The 26 researchers, 14 of whom are authors of the published IPCC reports, concluded that “several important aspects of climate change are occurring at the high end or even beyond the expectations of only a few years ago.”
Key findings of the study include; global ice-sheets are melting at an increased rate; Arctic sea-ice is disappearing much faster than recently projected, and future sea-level rise is now expected to be much higher than previously forecast.
“Sea level is rising much faster and Arctic sea ice cover shrinking more rapidly than we previously expected. Unfortunately, the data now show us that we have underestimated the climate crisis in the past,” said Stefan Rahmstorf, professor of Physics of the Oceans and a Department Head at the Potsdam Institute for Climate Impact Research in Germany.
The research showed that Arctic sea-ice has melted far beyond the expectations of climate models, for example the area of summer sea-ice melt during 2007 to 2009 was about 40 percent greather than the average projection from the IPCC report in 2007.
Sea level has risen more than five centimeters over the past 15 years, about 80 percent higher than IPCC projections from 2001.
It also noted that global warming continues to track early IPCC projections based on greenhouse gas increases.
The researchers said that “Without significant mitigation, global mean warming could reach as high as seven degrees Celsius by 2100.”
“Carbon dioxide emissions cannot be allowed to continue to rise if humanity intends to limit the risk of unacceptable climate change. The task is urgent and the turning point must come soon.
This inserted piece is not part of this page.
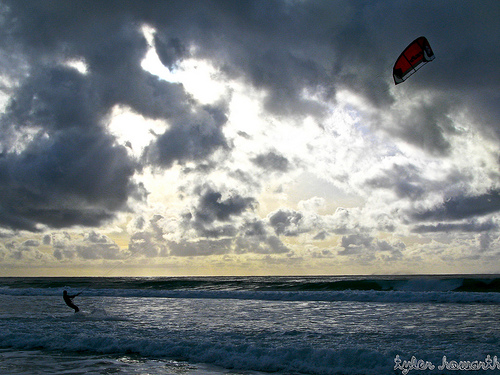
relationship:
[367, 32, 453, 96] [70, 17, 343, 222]
kite in sky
If we are to avoid more than two degrees Celsius warming, which many countries have already accepted as a goal, then emissions need to peak before 2020 and then decline rapidly,” said Professor Richard Somerville, Scripps Institution of Oceanography, University of California, San Diego, United States.
The study noted that in 2008, carbon dioxide emissions from fossil fuels were about 40 percent higher than those in 1990.
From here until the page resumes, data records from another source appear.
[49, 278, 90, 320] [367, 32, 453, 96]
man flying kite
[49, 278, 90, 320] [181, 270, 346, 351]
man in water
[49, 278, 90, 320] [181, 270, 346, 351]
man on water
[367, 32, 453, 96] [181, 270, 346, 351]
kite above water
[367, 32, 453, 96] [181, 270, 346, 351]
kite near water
It said that even if emissions do not grow beyond today’s levels, “within just 20 years the world will have used up the allowable emissions to have a reasonable chance of limiting warming to less than 2 degrees Celsius.”
“We have already almost exceeded the safe level of emissions that would ensure a reasonably secure climate future. Within just a decade global emissions need to be declining rapidly. A binding treaty is needed urgently to ensure unilateral action among the high emitters,” Professor Matthew England, ARC Federation Fellow and joint Director of the Climate Change Research Centre of the University of NSW, Australia, pointed out.
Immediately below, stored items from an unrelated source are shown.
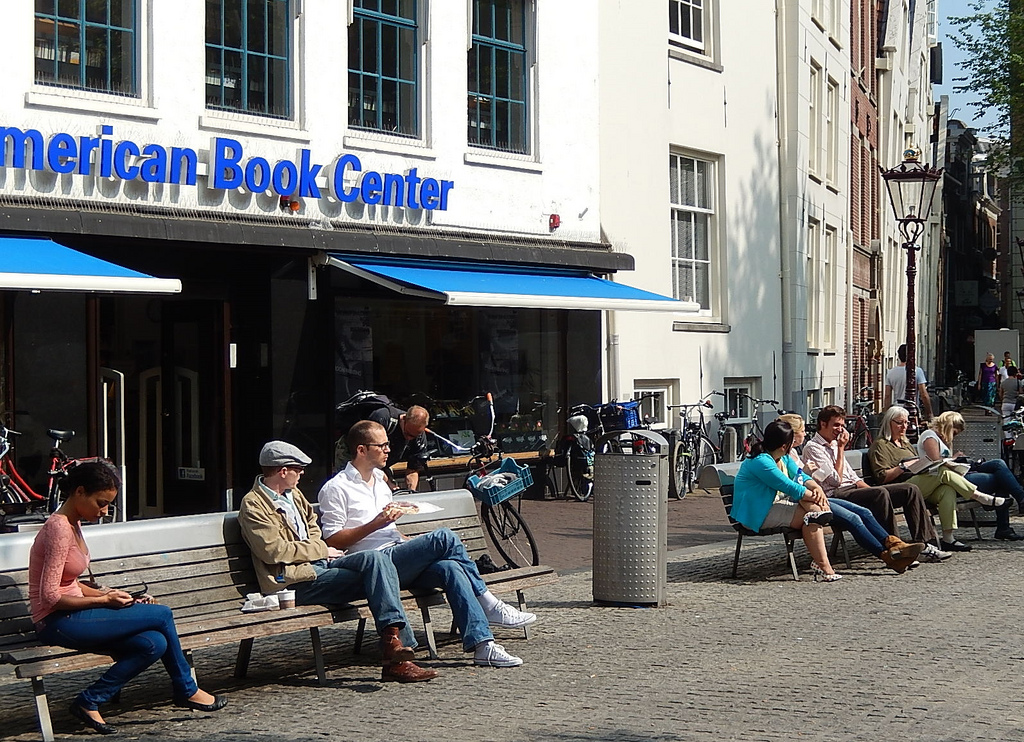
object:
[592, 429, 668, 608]
trashcan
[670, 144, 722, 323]
window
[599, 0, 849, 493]
building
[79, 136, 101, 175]
letters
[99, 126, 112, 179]
letters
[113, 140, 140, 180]
letters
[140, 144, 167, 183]
letters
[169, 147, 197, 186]
letters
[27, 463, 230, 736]
woman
The report concluded that global emissions must peak then decline rapidly within the next five to 10 years for the world to have a reasonable chance of avoiding the very worst impacts of climate change.
To stabilize climate, global emissions of carbon dioxide and other long-lived greenhouse gases need to reach near-zero well within this century, it added.
“This is a final scientific call for the climate negotiators from 192 countries who must embark on the climate protection train in Copenhagen.
They need to know the stark truth about global warming and the unprecedented risks involved,” Professor Hans Joachim Schellnhuber, director of the Potsdam Institute for Climate Impact Research (PIK) and Chairman of the German Advisory Council on Global Change (WBGU), said.
The study was released to fill the gap in between official IPCC reports, which was released in 2007 and the next assessment report which is scheduled on 2013.
It was also released in time with the Climate Change Conference in Copenhagen, Denmark from December 7 to 18, where 192 world leaders are expected to forge a new climate treaty before the expiration of the Kyoto Protocol in 2012.